-- Begin Text segment --

Why did the stock market collapse after the announcement of the proposals in the Union Budget by Finance Minister Pranab Mukherjee (FM)? There was more than one reason why the Budget was greeted with a thumbs-down by the bourses. These included unrealistic expectations about what is euphemistically described as second-generation reforms such as divestment of the government’s shares in public sector undertakings (PSUs) and an opening-up of the economy to more foreign investments, both direct as well as in the form of portfolio inflows.
What added to the woes of those who were predicting a big-bang Budget that would expedite the process of economic liberalization and integrate the Indian economy with the rest of the world, were higher taxes on the corporate sector and a larger-than-anticipated fiscal deficit as a proportion of the country’s gross domestic product (GDP).
An apparently bigger faux pas was the hope that many of the policy prescriptions outlined in the Economic Survey released a few days before the Budget would find place in it: an expectation that should not have been there in the first place simply because the wish-list is put together by a team of economists in the Ministry of Finance (MoF), led by the Chief Economic Adviser, whose work is different from that of the FM who is perforce a political animal. For instance, the Survey talked of the desirability of raising “at least” Rs 25,000 crore a year by divesting 5-10 per cent of the government’s equity holdings in profit-making PSUs. This is very fine in theory. But Mukherjee has to think of the opposition to divestment from within his own party as well as its partners in the UPA coalition.
The stock markets may want to be flush with shares of navratna PSUs, but the FM has a different set of concerns that go well beyond the valuation of these shares. The government’s rules specify that all the proceeds derived from divestment have to go from the Consolidated Fund of India to a special fund called the National Investment Fund (NIF) that currently has a corpus of Rs 1,814 crore.

-- End Text segment --
-- Begin Supplied material --

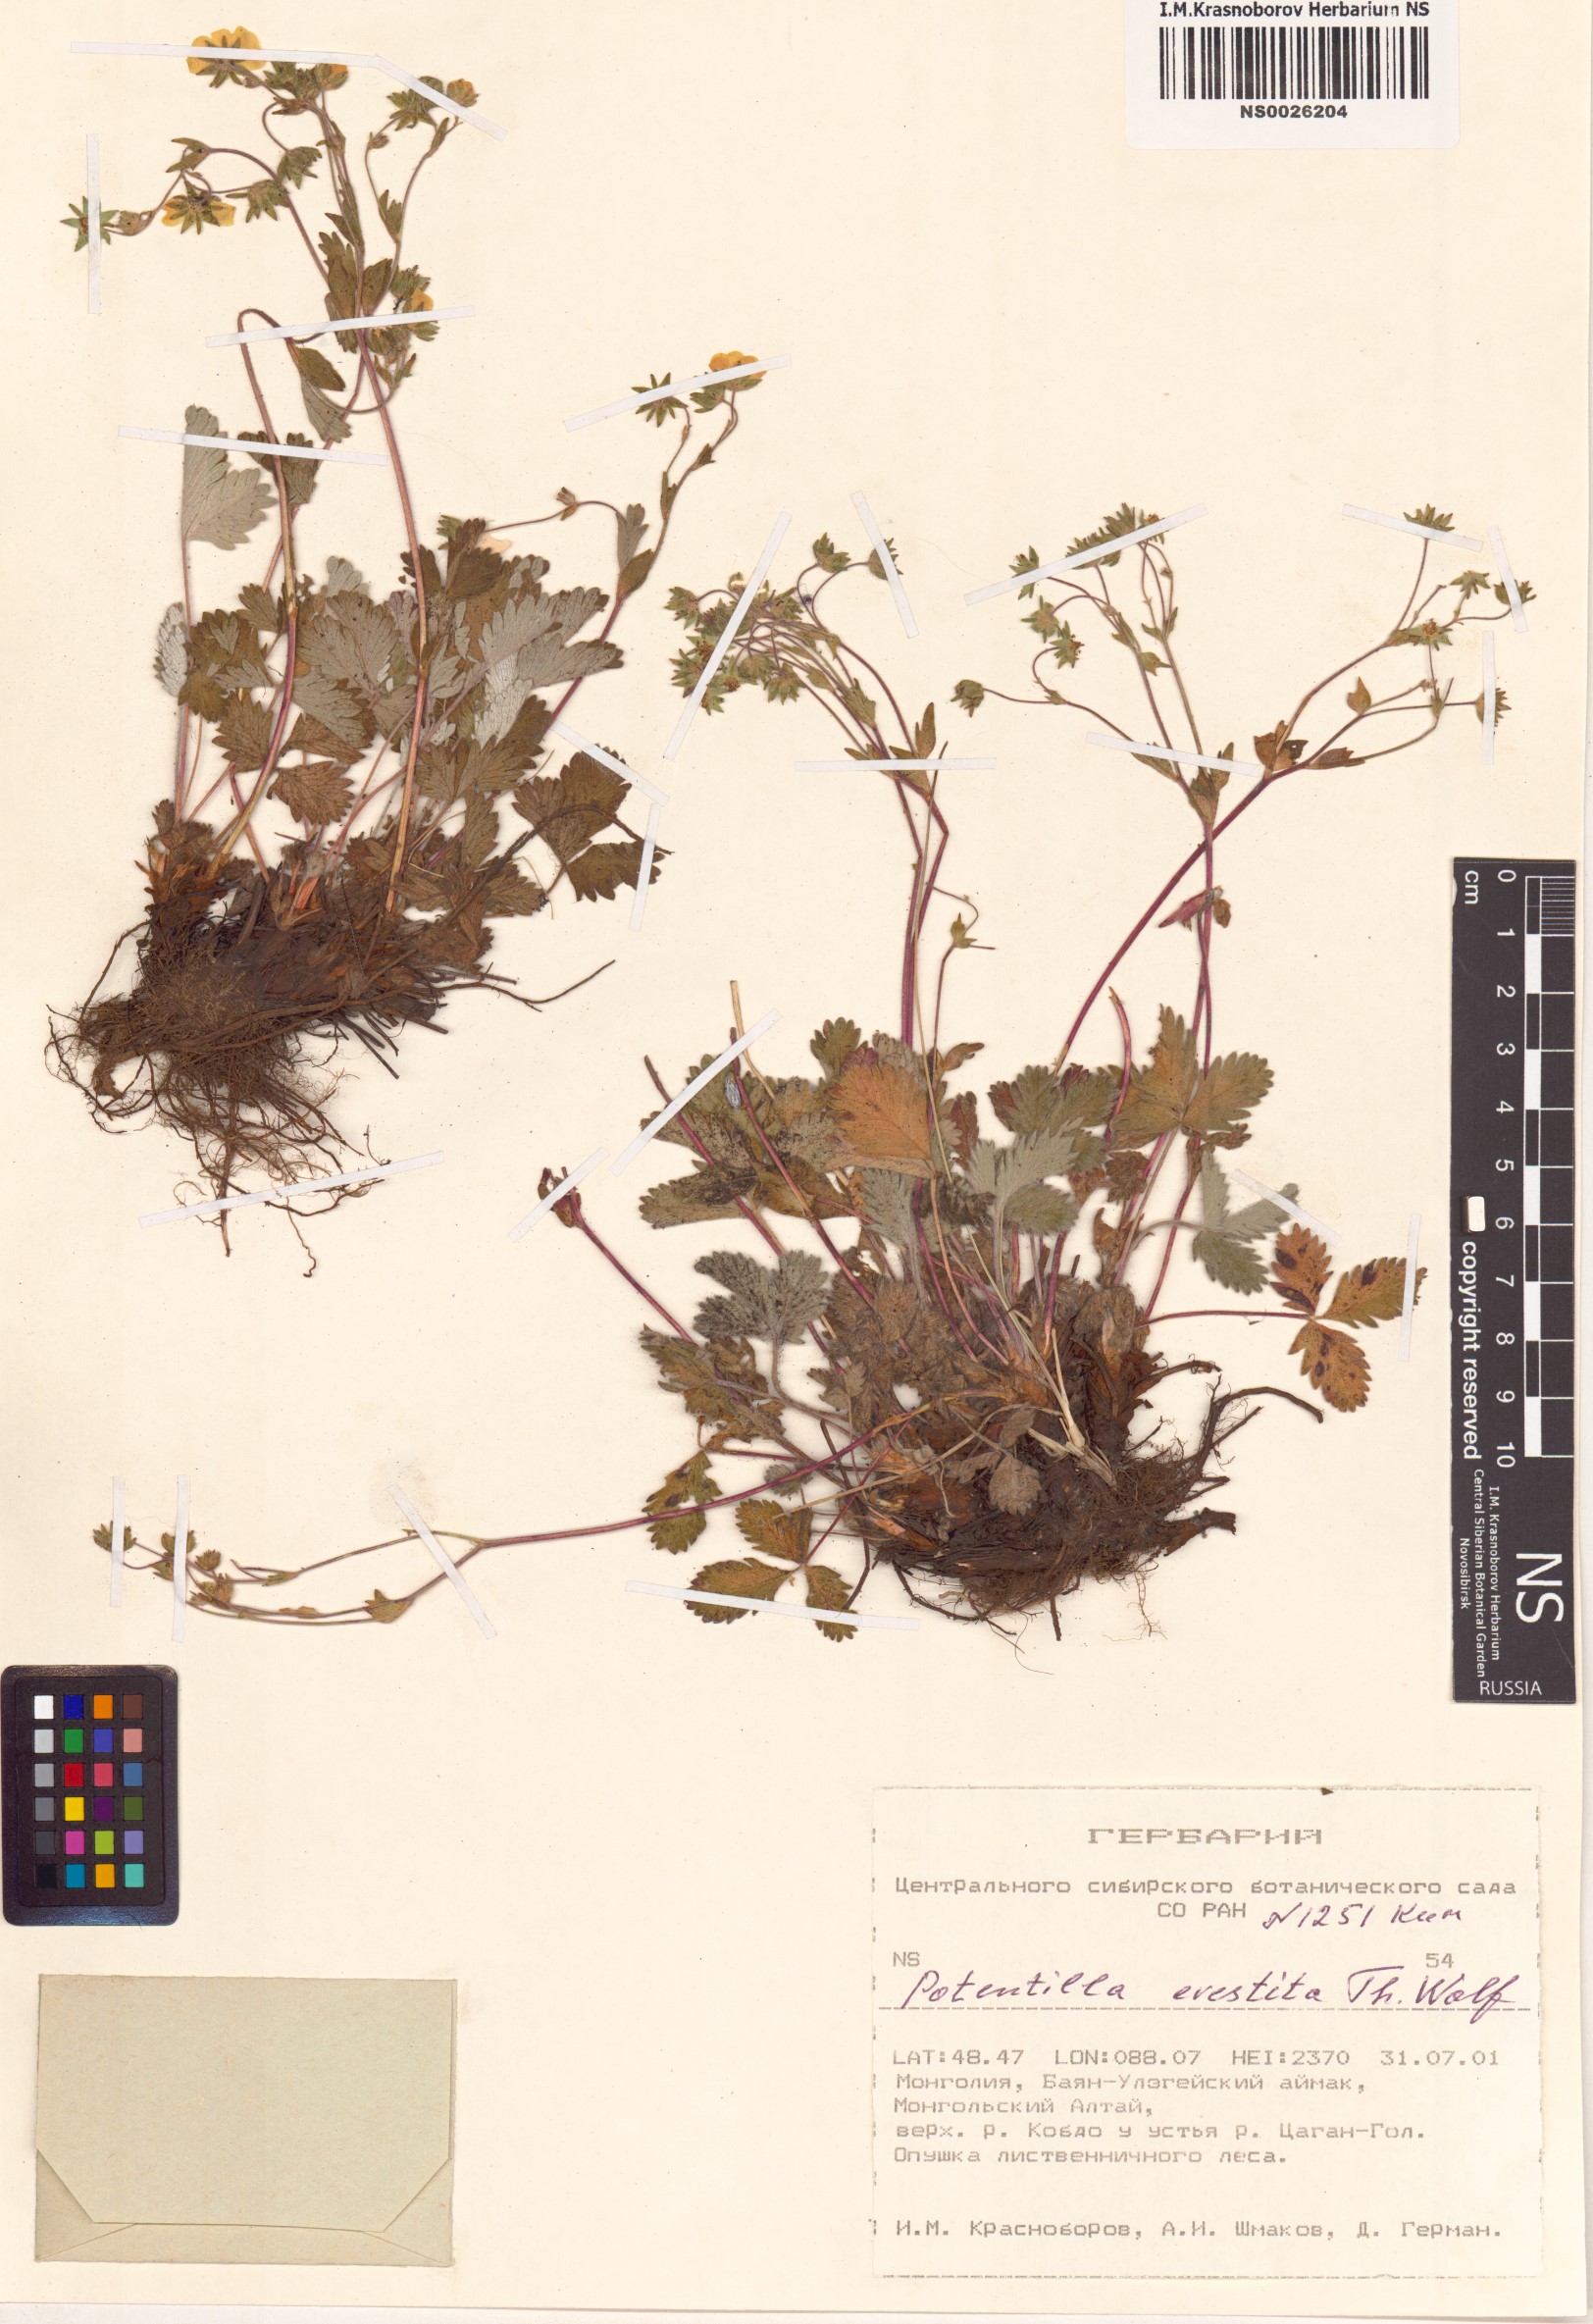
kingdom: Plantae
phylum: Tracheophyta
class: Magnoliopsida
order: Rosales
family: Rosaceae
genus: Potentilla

-- End Supplied material --
-- Begin Supplied material --

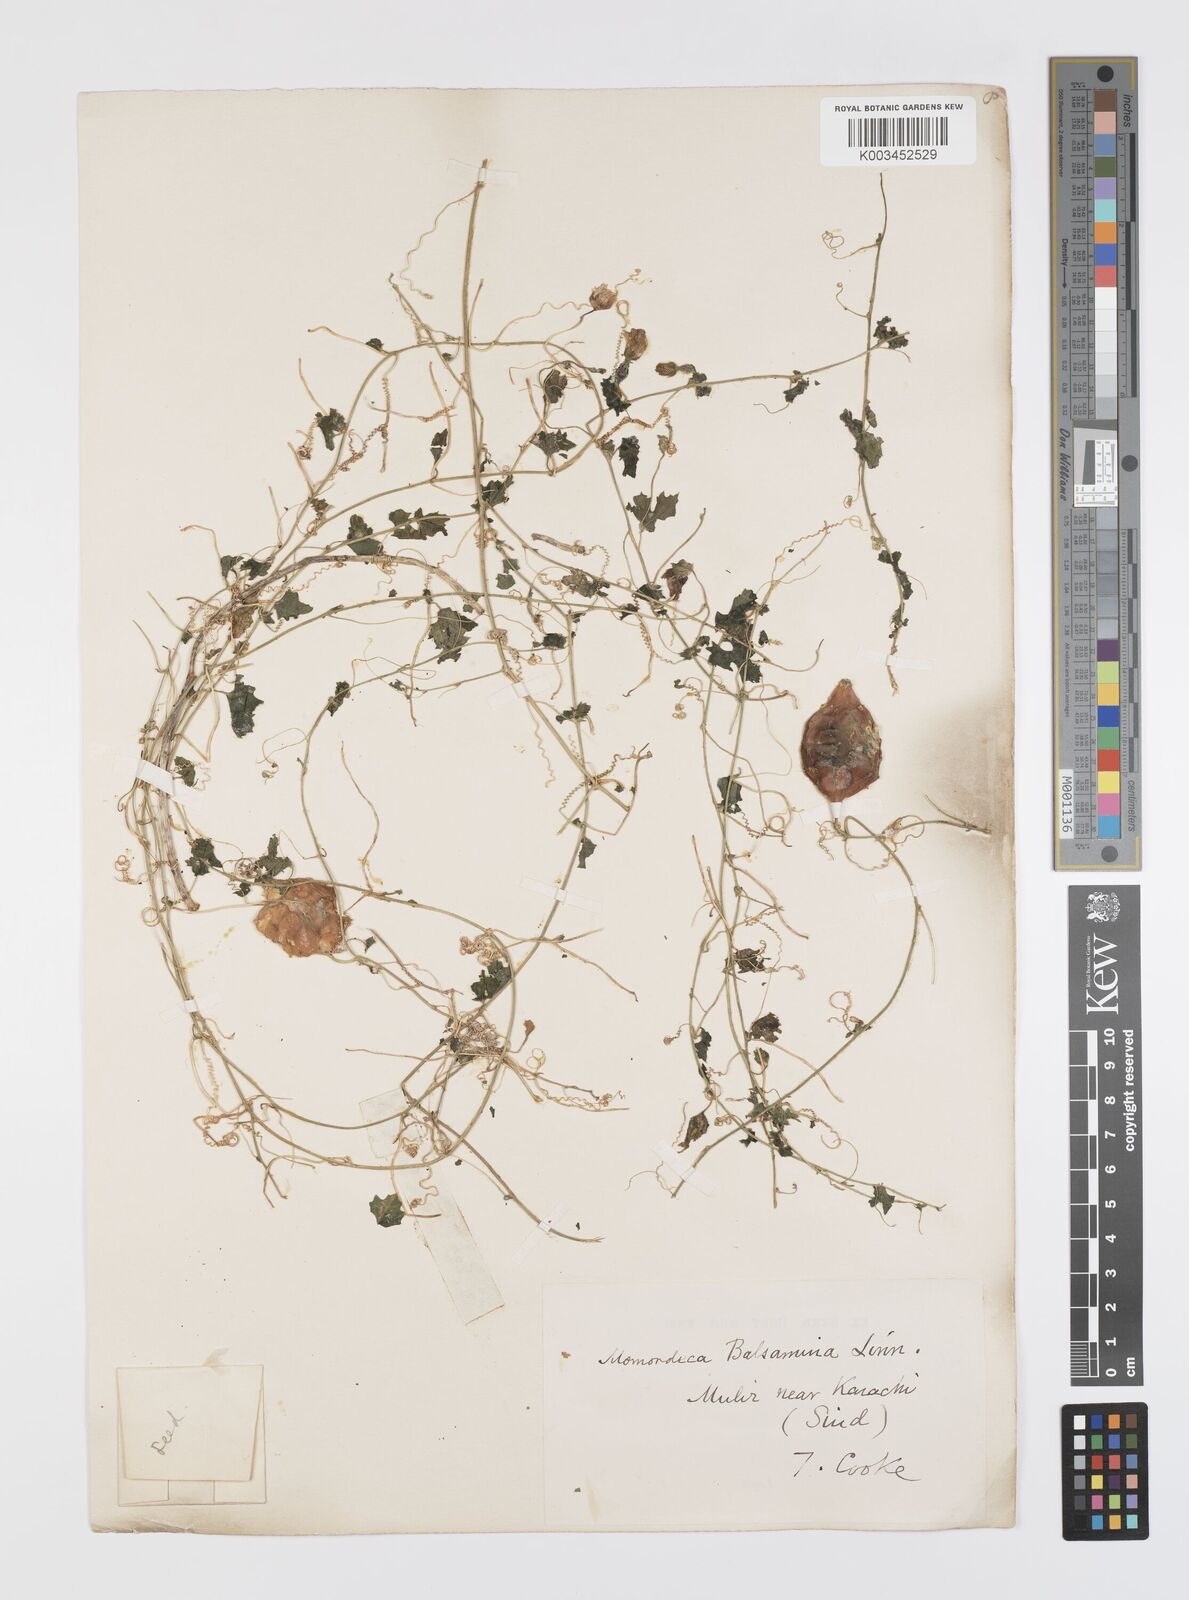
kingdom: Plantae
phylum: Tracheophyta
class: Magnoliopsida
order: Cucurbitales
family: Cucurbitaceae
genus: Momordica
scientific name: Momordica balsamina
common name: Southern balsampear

-- End Supplied material --
-- Begin Supplied material --

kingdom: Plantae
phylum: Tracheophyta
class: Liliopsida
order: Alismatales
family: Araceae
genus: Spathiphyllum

-- End Supplied material --

**What you need to do:**
1 - In the budget text, what is the current corpus of the National Investment Fund?
2 - Rewrite the stretch of the budget text from "Why did the" through "domestic product (GDP)." so that "bourses" becomes "stock exchanges".
3 - Carry the budget text on from the point where it stops.

**Written responses:**
1 - Rs 1,814 crore.

2 -
Why did the stock market collapse after the announcement of the proposals in the Union Budget by Finance Minister Pranab Mukherjee (FM)? There was more than one reason why the Budget was greeted with a thumbs-down by the stock exchanges. These included unrealistic expectations about what is euphemistically described as second-generation reforms such as divestment of the government’s shares in public sector undertakings (PSUs) and an opening-up of the economy to more foreign investments, both direct as well as in the form of portfolio inflows.
What added to the woes of those who were predicting a big-bang Budget that would expedite the process of economic liberalization and integrate the Indian economy with the rest of the world, were higher taxes on the corporate sector and a larger-than-anticipated fiscal deficit as a proportion of the country’s gross domestic product (GDP).

3 -
After Prime Minister Manmohan Singh made a speech at a function organized by the Standing Conference on Public Enterprises in September 2004 wherein he remarked that the proceeds of divestment should be used for providing basic social goods, a note was sent by the Prime Minsiter’s Office (PMO) to the MoF to set up the NIF. After a decision by the Cabinet Committee on Economic Affairs, the Fund was formally operationalized in January 2005. Importantly, the government decided at that time that the corpus of the NIF would be invested in three PSU mutual funds and only the interest earned on these investments could be spent, three-quarters of it on the social sector and the balance on the PSUs themselves.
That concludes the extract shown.